*Rangel Alves da Costa
Toda vez
que bota cheia, que vem escorrendo de riba com água de lado a outro, o Riacho
Jacaré, lá no sertão sergipano de Poço Redondo, transforma-se numa maravilha de
encantar.
Contudo,
mistérios e mais mistérios chegam juntos nas águas. Desde o barulhar das
correntezas ainda ao longe, tudo já se mostra como mistério. Tem gente que acha
que aquele murmurejar é produzido pela força da correnteza irrompendo tudo, mas
dizem que não é bem assim.
Os mais
velhos sabiam decifrar aquele murmurejar e logo começavam a orar assim que os
seus ecos surgiam ao longe. Rezavam pelas almas arrastadas pela correnteza e
que eram levadas para mais além, para as desconhecidas distâncias.
Que não se
imagine, contudo, que eram almas humanas, mas almas mortas dos sertões morridos
pelas ações do homem em carne e osso e dos segredos indecifráveis da natureza. Alma
do gado morto, do bicho morto, da planta morta, da pedra morta, do leito morto.

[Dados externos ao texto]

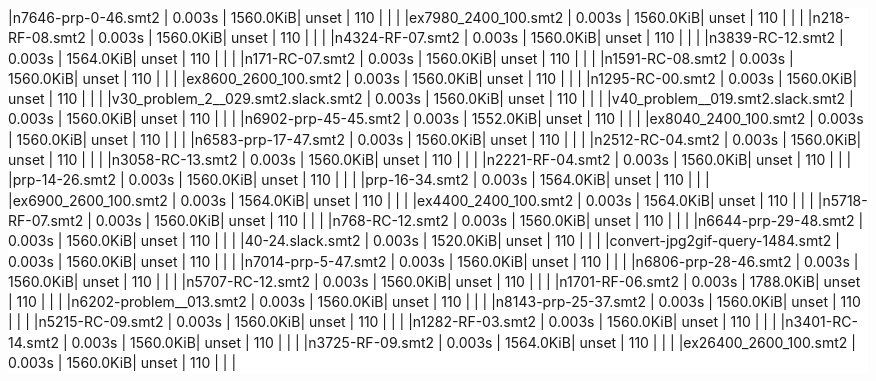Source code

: |n7646-prp-0-46.smt2                                          |    0.003s | 1560.0KiB| unset | 110 |  |  |
|ex7980_2400_100.smt2                                         |    0.003s | 1560.0KiB| unset | 110 |  |  |
|n218-RF-08.smt2                                              |    0.003s | 1560.0KiB| unset | 110 |  |  |
|n4324-RF-07.smt2                                             |    0.003s | 1560.0KiB| unset | 110 |  |  |
|n3839-RC-12.smt2                                             |    0.003s | 1564.0KiB| unset | 110 |  |  |
|n171-RC-07.smt2                                              |    0.003s | 1560.0KiB| unset | 110 |  |  |
|n1591-RC-08.smt2                                             |    0.003s | 1560.0KiB| unset | 110 |  |  |
|ex8600_2600_100.smt2                                         |    0.003s | 1560.0KiB| unset | 110 |  |  |
|n1295-RC-00.smt2                                             |    0.003s | 1560.0KiB| unset | 110 |  |  |
|v30_problem_2__029.smt2.slack.smt2                           |    0.003s | 1560.0KiB| unset | 110 |  |  |
|v40_problem__019.smt2.slack.smt2                             |    0.003s | 1560.0KiB| unset | 110 |  |  |
|n6902-prp-45-45.smt2                                         |    0.003s | 1552.0KiB| unset | 110 |  |  |
|ex8040_2400_100.smt2                                         |    0.003s | 1560.0KiB| unset | 110 |  |  |
|n6583-prp-17-47.smt2                                         |    0.003s | 1560.0KiB| unset | 110 |  |  |
|n2512-RC-04.smt2                                             |    0.003s | 1560.0KiB| unset | 110 |  |  |
|n3058-RC-13.smt2                                             |    0.003s | 1560.0KiB| unset | 110 |  |  |
|n2221-RF-04.smt2                                             |    0.003s | 1560.0KiB| unset | 110 |  |  |
|prp-14-26.smt2                                               |    0.003s | 1560.0KiB| unset | 110 |  |  |
|prp-16-34.smt2                                               |    0.003s | 1564.0KiB| unset | 110 |  |  |
|ex6900_2600_100.smt2                                         |    0.003s | 1564.0KiB| unset | 110 |  |  |
|ex4400_2400_100.smt2                                         |    0.003s | 1564.0KiB| unset | 110 |  |  |
|n5718-RF-07.smt2                                             |    0.003s | 1560.0KiB| unset | 110 |  |  |
|n768-RC-12.smt2                                              |    0.003s | 1560.0KiB| unset | 110 |  |  |
|n6644-prp-29-48.smt2                                         |    0.003s | 1560.0KiB| unset | 110 |  |  |
|40-24.slack.smt2                                             |    0.003s | 1520.0KiB| unset | 110 |  |  |
|convert-jpg2gif-query-1484.smt2                              |    0.003s | 1560.0KiB| unset | 110 |  |  |
|n7014-prp-5-47.smt2                                          |    0.003s | 1560.0KiB| unset | 110 |  |  |
|n6806-prp-28-46.smt2                                         |    0.003s | 1560.0KiB| unset | 110 |  |  |
|n5707-RC-12.smt2                                             |    0.003s | 1560.0KiB| unset | 110 |  |  |
|n1701-RF-06.smt2                                             |    0.003s | 1788.0KiB| unset | 110 |  |  |
|n6202-problem__013.smt2                                      |    0.003s | 1560.0KiB| unset | 110 |  |  |
|n8143-prp-25-37.smt2                                         |    0.003s | 1560.0KiB| unset | 110 |  |  |
|n5215-RC-09.smt2                                             |    0.003s | 1560.0KiB| unset | 110 |  |  |
|n1282-RF-03.smt2                                             |    0.003s | 1560.0KiB| unset | 110 |  |  |
|n3401-RC-14.smt2                                             |    0.003s | 1560.0KiB| unset | 110 |  |  |
|n3725-RF-09.smt2                                             |    0.003s | 1564.0KiB| unset | 110 |  |  |
|ex26400_2600_100.smt2                                        |    0.003s | 1560.0KiB| unset | 110 |  |  |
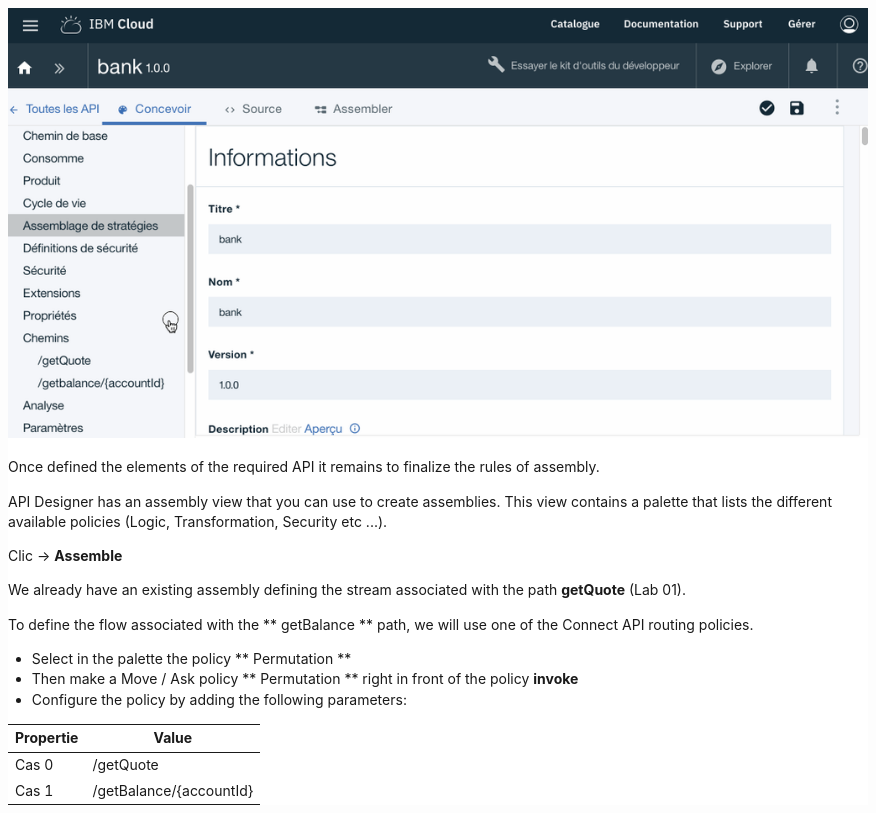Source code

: ![alt](img/addservice.gif)


Once defined the elements of the required API it remains to finalize the rules of assembly.

API Designer has an assembly view that you can use to create assemblies.
This view contains a palette that lists the different available policies (Logic, Transformation, Security etc ...).

Clic ->  **Assemble**

We already have an existing assembly defining the stream associated with the path **getQuote** (Lab 01).

To define the flow associated with the ** getBalance ** path, we will use one of the Connect API routing policies.

- Select in the palette the policy ** Permutation **
- Then make a Move / Ask policy ** Permutation ** right in front of the policy **invoke**
- Configure the policy by adding the following parameters:

Propertie       | Value
------------- | -------------
Cas 0			 | /getQuote
Cas 1 		    | /getBalance/{accountId}
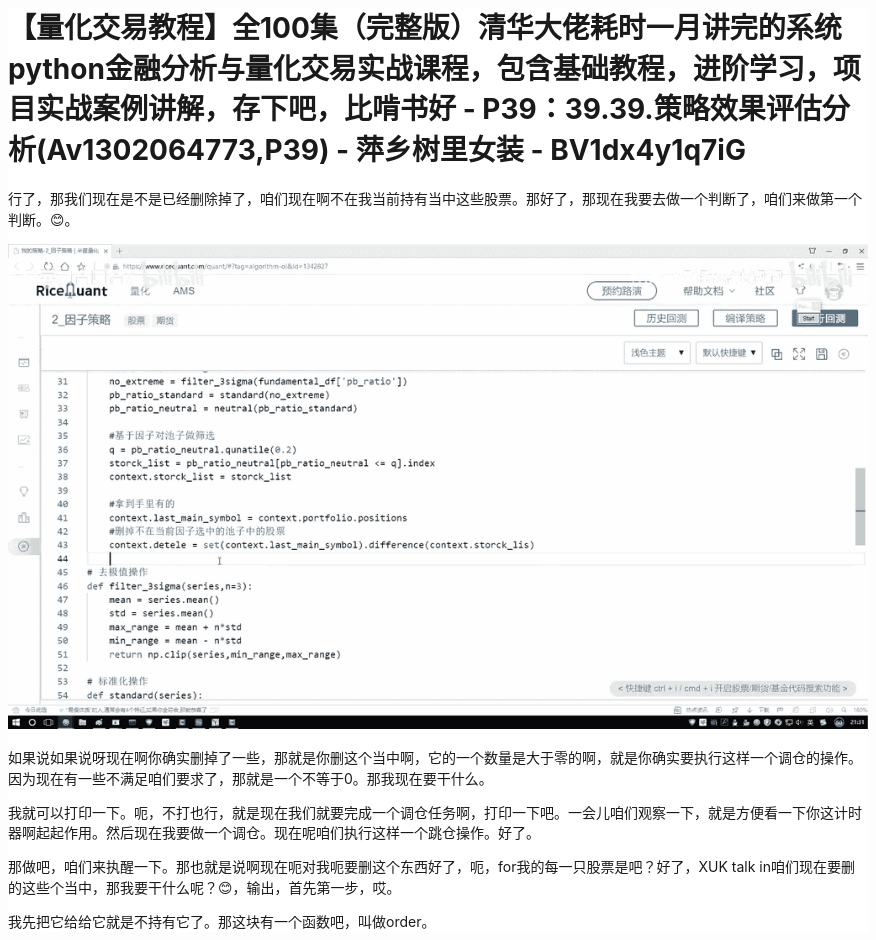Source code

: # 【量化交易教程】全100集（完整版）清华大佬耗时一月讲完的系统python金融分析与量化交易实战课程，包含基础教程，进阶学习，项目实战案例讲解，存下吧，比啃书好 - P39：39.39.策略效果评估分析(Av1302064773,P39) - 萍乡树里女装 - BV1dx4y1q7iG

行了，那我们现在是不是已经删除掉了，咱们现在啊不在我当前持有当中这些股票。那好了，那现在我要去做一个判断了，咱们来做第一个判断。😊。



![](img/a377c8b7c555e847688af3319710c417_1.png)

如果说如果说呀现在啊你确实删掉了一些，那就是你删这个当中啊，它的一个数量是大于零的啊，就是你确实要执行这样一个调仓的操作。因为现在有一些不满足咱们要求了，那就是一个不等于0。那我现在要干什么。

我就可以打印一下。呃，不打也行，就是现在我们就要完成一个调仓任务啊，打印一下吧。一会儿咱们观察一下，就是方便看一下你这计时器啊起起作用。然后现在我要做一个调仓。现在呢咱们执行这样一个跳仓操作。好了。

那做吧，咱们来执醒一下。那也就是说啊现在呃对我呃要删这个东西好了，呃，for我的每一只股票是吧？好了，XUK talk in咱们现在要删的这些个当中，那我要干什么呢？😊，输出，首先第一步，哎。

我先把它给给它就是不持有它了。那这块有一个函数吧，叫做order。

Alma da nascente ossuda e magra, da beirada devastada, da feiura tomando conta
de todo o riacho, do abandono e destruição.
Tudo isso
se iniciava quando a cheia começava a avolumar e a escorrer. Num gemido
lamentoso, num sussurrar lastimoso, num canto represado e fúnebre, assim os
ecos surgiam ao longe: a morte ou as mortes pedindo passagem. Zuuummmmm, vrrruuuuummm...
Hoje em
dia, o som das águas parece até melodia. E é melodia sim. Mas uma melodia
chorosa e enlutada que vem trazendo as vidas mortas quando depois de anos e
anos de seca e da impiedosa ação humana.
Depois do
anoitecer, tem gente que chega às suas margens molhadas e jura por tudo na vida
ter ouvido fortes baticuns como se pessoas, animais ou objetos, saltassem das
pedras e sumissem nas águas.
Tem gente
que diz da existência de Nego D’água. Mas uma criatura assim de repente surgida
num leito de cheia recente? Nego D’água não, mas o véu pesaroso e pesado da
Mulher de Branco.
Sim, toda
vez que o riachinho enche ela aparece. Poucos conseguem avistá-la, mas ela
sempre fica bem ao alto da pedra mais alta no meio das águas. Pedra misteriosa,
inexistente ali, mas surgida como altar à lamentosa mulher: a Mulher de Branco.
Bem
naquele local, em priscas eras, numa época de cheia grande, uma moça bonita se
lançou às águas, toda pronta para o casório, após o seu noivo abandoná-la no
altar e fugir com a viúva Donana dos Queijos.
Então, em
toda cheia ela surge no alto da pedra e lá, sempre lacrimejando, vai jogando
sua grinalda e seu véu. De tecido branco, leve, de seda, mas faz um barulho tão
grande que mais parece um baticum.
Ali o
carregamento das dores, o peso do abandono amoroso. Tem gente que diz tê-la
avistado toda nua, de corpo tão lindo que mais parece feito de lua, mas que de
repente vai tomando forma de lágrima e se derrama toda, toda inteira pelas
águas.
Mistérios
assim acontecem muito. Causos e mais causos dão conta dos inexplicáveis
acontecidos no riachinho em época de cheia. Tem também a história da pedra
choradeira, da carcaça de gado que sobe das águas e voa gemendo, ruminando,
berrando, em direção aos escondidos da lua.
Também do
menino com gaiola à mão e que num instante é avistado num lugar e no mesmo
momento já está em outro. E fica acenando, chamando, chamando, até caminhar
para o meio das águas e desaparecer.
Eu mesmo
já ouvi contar da cobra tão grande que de uma vez só engoliu mais de dez porcos
que eram criados dentro do leito seco do riacho. Quando o riacho botou cheia e
pegou os porcos desprevenidos, a cobra se posicionou de boca aberta por onde as
águas iam passar. Não tinha nem o trabalho de mastigar. Era só engolir.
Sem falar
na chinela que aparece sozinha e atrás de bunda de menino pra bater. Mas essa é
uma história muito triste. A pobre da mãe foi atrás do filho no riacho pra dar
chinelada, escorregou numa pedra e... Ao menos assim me contaram. Só não sei se
é verdade. Se for mentira, não é minha não, viu?!